- [Texto para ler]:
==*==

A "tendência histórica da acumulação capitalista" é caracterizada por Marx nestes termos célebres: "A expropriação dos produtores diretos faz-se com o vandalismo mais impiedoso e sob a pressão das paixões mais infames, mais ignóbeis, mesquinhas e odiosas. A propriedade privada, ganha com o trabalho pessoal" (do camponês e do artesão), "e que o indivíduo livre criou, identificando-se de certo modo com os instrumentos e as condições do seu trabalho, é substituída pela propriedade privada capitalista que assenta na exploração do trabalho de outrem, o qual não tem mais que uma aparência de liberdade ... O que se trata agora de expropriar não é já o operário que explora ele próprio a sua própria propriedade, mas o capitalista que explora numerosos operários. Esta expropriação efetua-se pelo jogo das leis imanentes da própria produção capitalista, pela centralização dos capitais. Cada capitalista mata muitos outros. E paralelamente a esta centralização, isto é, à expropriação de muitos capitalistas por alguns, desenvolve-se, numa escala cada vez maior e mais ampla, a forma cooperativa do processo de trabalho, desenvolve-se a aplicação técnica consciente da ciência, a exploração sistemática do solo, a transformação dos meios de trabalho em meios que não podem ser utilizados senão em comum, a economia de todos os meios de produção pela sua utilização como meios de produção de um trabalho social combinado, a incorporação de todos os povos na rede do mercado mundial e, por conseguinte, o carácter internacional do regime capitalista. À medida que diminui constantemente o número dos magnatas do capital, que usurpam e monopolizam todas as vantagens deste processo de transformação, cresce no seu conjunto a miséria, a opressão, a escravidão, a degeneração, a exploração; mas também aumenta, ao mesmo tempo, a revolta da classe operária, que é instruída, unida e organizada pelo próprio mecanismo do processo de produção capitalista. O monopólio do capital torna-se o entrave do modo de produção que se desenvolveu com ele e graças a ele. A centralização dos meios de produção e a socialização do trabalho chegam a um ponto em que se tornam incompatíveis com o seu invólucro capitalista, que acaba por rebentar. Soa a última hora da propriedade privada capitalista. Os expropriadores são por sua vez expropriados."(O Capital, I ).

==*==

- [Tarefas a realizar]:
**1.** Enumere tudo o que, segundo o texto sobre a acumulação capitalista, "cresce no seu conjunto" à medida que diminui o número dos magnatas do capital.
**2.** Indique se cada afirmação concorda com o texto sobre a acumulação capitalista, respondendo sim ou não e citando as palavras do texto que o decidem.
(a) A expropriação dos capitalistas efetua-se pela centralização dos capitais.
(b) O número dos magnatas do capital aumenta constantemente.
(c) A classe operária é instruída, unida e organizada pelo próprio mecanismo do processo de produção capitalista.
**3.** Responda a estas perguntas sobre o texto sobre a acumulação capitalista:
(a) De que obra é tirada a citação?
(b) Quantos outros capitalistas mata cada capitalista?
(c) O que acaba por rebentar?

- [Dados fornecidos]:
==*==

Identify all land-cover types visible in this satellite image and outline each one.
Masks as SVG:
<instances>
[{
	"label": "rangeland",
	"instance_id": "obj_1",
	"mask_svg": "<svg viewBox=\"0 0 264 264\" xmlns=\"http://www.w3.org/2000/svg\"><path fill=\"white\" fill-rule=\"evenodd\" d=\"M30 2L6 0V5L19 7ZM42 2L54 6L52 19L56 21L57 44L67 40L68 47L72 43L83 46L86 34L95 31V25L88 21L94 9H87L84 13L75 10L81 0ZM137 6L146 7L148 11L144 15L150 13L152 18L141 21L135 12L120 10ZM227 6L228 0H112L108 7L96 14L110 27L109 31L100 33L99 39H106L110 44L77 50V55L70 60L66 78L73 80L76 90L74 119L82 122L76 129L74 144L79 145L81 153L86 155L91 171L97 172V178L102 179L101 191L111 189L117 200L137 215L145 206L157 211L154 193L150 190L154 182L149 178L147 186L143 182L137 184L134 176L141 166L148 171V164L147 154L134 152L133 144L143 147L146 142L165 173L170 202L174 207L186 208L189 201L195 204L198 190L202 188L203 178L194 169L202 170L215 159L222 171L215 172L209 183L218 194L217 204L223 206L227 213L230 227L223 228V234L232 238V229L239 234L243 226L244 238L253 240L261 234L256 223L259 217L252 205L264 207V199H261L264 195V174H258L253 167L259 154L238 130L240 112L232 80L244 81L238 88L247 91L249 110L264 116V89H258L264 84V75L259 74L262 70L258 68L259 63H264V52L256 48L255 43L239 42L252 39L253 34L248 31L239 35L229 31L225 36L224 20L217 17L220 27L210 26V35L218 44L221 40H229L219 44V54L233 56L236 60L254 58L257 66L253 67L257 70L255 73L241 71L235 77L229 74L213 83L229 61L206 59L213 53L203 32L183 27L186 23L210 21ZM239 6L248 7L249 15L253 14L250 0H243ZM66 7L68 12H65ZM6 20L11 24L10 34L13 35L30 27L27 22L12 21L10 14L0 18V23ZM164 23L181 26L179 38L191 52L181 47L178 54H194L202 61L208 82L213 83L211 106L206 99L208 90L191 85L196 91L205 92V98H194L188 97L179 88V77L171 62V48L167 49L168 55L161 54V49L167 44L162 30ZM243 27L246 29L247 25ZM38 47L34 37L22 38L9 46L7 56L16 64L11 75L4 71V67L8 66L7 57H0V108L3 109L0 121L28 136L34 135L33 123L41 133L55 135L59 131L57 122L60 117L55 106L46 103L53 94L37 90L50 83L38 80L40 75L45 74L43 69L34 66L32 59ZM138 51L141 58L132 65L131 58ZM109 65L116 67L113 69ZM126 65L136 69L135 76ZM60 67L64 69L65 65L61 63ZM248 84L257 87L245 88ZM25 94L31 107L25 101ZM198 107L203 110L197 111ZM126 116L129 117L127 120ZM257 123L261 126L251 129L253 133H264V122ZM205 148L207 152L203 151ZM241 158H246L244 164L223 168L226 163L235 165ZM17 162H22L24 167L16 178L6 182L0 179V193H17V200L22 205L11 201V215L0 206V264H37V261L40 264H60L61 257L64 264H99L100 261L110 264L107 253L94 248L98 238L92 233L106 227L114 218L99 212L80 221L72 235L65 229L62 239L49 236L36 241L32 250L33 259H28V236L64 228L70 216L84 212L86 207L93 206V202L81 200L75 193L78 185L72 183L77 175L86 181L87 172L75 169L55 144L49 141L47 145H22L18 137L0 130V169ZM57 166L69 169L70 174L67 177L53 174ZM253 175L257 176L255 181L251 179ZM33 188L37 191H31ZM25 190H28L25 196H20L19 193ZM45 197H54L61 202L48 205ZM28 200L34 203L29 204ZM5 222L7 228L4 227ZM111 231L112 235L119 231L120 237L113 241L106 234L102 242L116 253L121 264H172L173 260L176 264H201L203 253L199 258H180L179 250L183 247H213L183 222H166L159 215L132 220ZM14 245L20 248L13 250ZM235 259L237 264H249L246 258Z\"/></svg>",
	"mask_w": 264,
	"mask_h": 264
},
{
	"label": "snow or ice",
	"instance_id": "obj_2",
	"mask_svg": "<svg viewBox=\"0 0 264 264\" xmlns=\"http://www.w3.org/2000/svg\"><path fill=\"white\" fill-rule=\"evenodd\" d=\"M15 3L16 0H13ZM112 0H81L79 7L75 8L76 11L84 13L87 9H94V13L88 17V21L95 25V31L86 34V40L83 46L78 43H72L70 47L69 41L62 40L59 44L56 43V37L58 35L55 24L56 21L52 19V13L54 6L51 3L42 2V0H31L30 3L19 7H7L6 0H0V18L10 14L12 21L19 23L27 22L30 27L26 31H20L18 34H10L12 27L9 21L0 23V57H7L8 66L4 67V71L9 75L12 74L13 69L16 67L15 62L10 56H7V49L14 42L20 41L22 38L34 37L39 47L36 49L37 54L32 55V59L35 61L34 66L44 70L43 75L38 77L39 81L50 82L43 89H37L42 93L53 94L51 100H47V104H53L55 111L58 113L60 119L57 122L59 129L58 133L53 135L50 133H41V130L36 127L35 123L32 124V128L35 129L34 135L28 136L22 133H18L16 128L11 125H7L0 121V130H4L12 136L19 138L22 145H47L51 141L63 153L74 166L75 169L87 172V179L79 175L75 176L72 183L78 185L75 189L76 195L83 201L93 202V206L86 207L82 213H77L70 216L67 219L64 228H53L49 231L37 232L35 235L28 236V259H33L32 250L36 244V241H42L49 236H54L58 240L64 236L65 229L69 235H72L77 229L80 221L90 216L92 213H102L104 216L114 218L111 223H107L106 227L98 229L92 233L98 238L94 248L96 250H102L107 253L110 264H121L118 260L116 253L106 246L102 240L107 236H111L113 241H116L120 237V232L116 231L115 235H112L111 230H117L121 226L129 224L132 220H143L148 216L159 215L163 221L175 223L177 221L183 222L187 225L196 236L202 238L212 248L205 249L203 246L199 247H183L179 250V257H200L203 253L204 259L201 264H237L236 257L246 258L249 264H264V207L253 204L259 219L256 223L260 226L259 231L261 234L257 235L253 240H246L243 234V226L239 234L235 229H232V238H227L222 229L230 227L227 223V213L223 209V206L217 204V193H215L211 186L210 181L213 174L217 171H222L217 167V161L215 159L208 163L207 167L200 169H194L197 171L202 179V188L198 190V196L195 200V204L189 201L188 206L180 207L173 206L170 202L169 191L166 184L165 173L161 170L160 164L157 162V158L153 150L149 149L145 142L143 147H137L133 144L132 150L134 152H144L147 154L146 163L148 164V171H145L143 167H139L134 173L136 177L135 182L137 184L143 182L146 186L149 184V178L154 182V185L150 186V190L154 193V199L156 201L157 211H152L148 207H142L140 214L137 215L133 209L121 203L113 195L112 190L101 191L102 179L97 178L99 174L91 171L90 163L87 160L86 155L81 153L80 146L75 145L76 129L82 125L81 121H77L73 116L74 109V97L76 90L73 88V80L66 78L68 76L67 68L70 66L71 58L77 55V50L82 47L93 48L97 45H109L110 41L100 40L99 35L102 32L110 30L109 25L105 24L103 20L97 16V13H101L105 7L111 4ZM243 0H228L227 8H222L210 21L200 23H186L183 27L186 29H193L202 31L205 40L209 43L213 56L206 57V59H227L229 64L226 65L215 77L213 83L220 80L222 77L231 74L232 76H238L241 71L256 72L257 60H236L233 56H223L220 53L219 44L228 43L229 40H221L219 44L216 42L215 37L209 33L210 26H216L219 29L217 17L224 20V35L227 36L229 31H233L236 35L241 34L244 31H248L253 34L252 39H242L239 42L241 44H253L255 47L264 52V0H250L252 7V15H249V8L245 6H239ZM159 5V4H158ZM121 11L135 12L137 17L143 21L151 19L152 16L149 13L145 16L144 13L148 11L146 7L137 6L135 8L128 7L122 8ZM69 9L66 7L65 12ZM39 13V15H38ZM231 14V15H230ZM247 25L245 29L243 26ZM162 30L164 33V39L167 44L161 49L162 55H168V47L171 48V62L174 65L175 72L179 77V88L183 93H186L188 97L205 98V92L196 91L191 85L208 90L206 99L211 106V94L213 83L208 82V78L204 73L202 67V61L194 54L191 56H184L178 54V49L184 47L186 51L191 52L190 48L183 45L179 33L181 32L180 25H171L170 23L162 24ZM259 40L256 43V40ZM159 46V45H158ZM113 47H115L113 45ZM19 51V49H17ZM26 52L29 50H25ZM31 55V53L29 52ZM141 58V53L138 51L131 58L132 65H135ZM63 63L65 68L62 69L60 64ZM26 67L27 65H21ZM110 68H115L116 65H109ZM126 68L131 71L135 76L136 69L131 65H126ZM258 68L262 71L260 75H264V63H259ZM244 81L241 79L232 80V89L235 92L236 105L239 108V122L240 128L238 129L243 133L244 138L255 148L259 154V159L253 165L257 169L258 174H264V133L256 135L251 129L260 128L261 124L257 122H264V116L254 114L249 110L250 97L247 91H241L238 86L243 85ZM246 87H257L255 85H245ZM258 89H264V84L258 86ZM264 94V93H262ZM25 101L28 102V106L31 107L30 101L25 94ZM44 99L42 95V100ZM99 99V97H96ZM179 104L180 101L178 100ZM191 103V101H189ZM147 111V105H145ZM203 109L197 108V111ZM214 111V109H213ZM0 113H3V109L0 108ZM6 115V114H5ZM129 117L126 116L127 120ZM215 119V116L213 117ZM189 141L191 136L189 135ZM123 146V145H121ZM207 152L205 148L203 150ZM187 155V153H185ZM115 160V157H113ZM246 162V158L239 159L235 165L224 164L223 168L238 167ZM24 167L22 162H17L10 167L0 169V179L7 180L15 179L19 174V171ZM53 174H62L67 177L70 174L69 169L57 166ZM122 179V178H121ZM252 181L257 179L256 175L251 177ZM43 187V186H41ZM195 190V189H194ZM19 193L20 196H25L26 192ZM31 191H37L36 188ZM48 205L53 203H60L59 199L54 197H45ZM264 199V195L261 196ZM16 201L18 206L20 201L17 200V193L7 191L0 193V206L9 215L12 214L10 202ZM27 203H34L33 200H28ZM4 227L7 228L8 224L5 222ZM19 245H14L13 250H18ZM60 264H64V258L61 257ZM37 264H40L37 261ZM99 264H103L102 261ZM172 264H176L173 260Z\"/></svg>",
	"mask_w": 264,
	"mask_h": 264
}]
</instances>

==*==

- [Respostas às tarefas]:
**1.** a miséria, a opressão, a escravidão, a degeneração, a exploração

**2.**
(a) Sim: "Esta expropriação efetua-se pelo jogo das leis imanentes da própria produção capitalista, pela centralização dos capitais."
(b) Não: "À medida que diminui constantemente o número dos magnatas do capital"
(c) Sim: "a revolta da classe operária, que é instruída, unida e organizada pelo próprio mecanismo do processo de produção capitalista"

**3.**
(a) O Capital, I.
(b) Muitos outros.
(c) O invólucro capitalista da centralização dos meios de produção e da socialização do trabalho.